In the 1930s, British adviser to Bahrain Sir Charles Belgrave proposed to rename the Persian Gulf, “Arabian Gulf,” a proposal that was rejected by the British Colonial and Foreign offices. Two decades later, the Anglo-Iranian Oil Company resurrected the term during its dispute with Mohammad Mossadegh, the Iranian Prime Minister whose battle with British oil interests would end in a U.S.-sponsored coup d'état that continues to haunt U.S.-Iran relations. In the 1960s, the title “Arabian Gulf” became central to propaganda efforts during the Pan-Arabism era aimed at exploiting ethnic divisions in the region to unite Arabs against non-Arabs, namely Iranians and Israelis. The term was later employed by Saddam Hussein to justify his aims at territorial expansion. Osama Bin Laden even adopted the phrase in an attempt to rally Arab populations by emphasizing ethnic rivalries in the Middle East.

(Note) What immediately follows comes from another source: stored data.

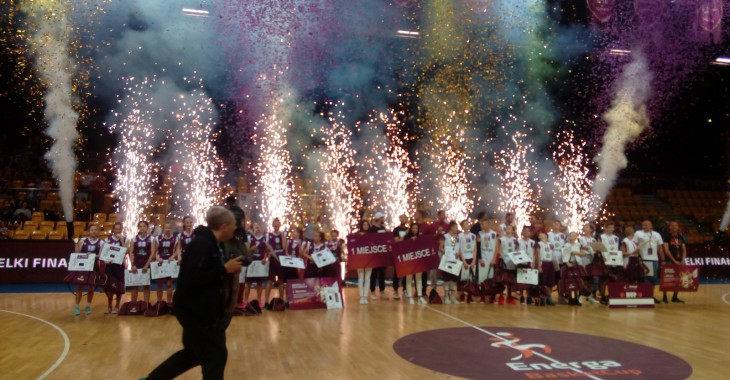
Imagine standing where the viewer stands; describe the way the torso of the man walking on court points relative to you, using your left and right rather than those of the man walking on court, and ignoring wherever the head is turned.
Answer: facing to the right of the viewer

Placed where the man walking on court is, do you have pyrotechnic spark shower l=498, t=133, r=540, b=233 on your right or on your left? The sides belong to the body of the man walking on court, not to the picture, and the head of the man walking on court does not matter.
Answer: on your left

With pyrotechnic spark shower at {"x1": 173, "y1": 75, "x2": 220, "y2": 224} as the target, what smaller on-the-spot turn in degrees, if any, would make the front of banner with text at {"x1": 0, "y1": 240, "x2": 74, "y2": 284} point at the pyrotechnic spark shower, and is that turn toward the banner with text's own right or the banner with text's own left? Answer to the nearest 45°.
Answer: approximately 135° to the banner with text's own left

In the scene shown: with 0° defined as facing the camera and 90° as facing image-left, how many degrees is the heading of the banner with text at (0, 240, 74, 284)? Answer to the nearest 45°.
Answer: approximately 0°

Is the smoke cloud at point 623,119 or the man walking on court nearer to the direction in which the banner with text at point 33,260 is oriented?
the man walking on court

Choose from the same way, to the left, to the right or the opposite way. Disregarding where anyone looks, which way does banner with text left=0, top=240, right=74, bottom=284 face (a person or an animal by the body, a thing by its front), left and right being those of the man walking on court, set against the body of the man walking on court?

We have serious concerns that Google is now playing into these efforts of geographic politicization. Unfortunately, this is not the first time Google has stirred controversy on this topic. In 2008, Google Earth began including the term “Arabian Gulf” in addition to Persian Gulf as the name for the body of water. NIAC and others called on you then to stop using this ethnically divisive propaganda term, but to no avail. Instead of following the example of organizations like the National Geographic Society, which in 2004 used term “Arabian Gulf” in its maps but recognized the error and corrected it, Google has apparently decided to allow its informational products to become politicized.

Google should rectify this situation and immediately include the proper name for the Persian Gulf in Google Maps and all of its informational products. The exclusion of the title of the Persian Gulf diminishes your applications as informational tools, and raises questions about the integrity and accuracy of information provided by Google.

We strongly urge you to stay true to Google’s mission – “to organize the world’s information and make it universally accessible and useful” – without distorting or politicizing that information. We look forward to an explanation from you regarding the recent removal of the Persian Gulf name from Google Maps and call on you to immediately correct this mistake.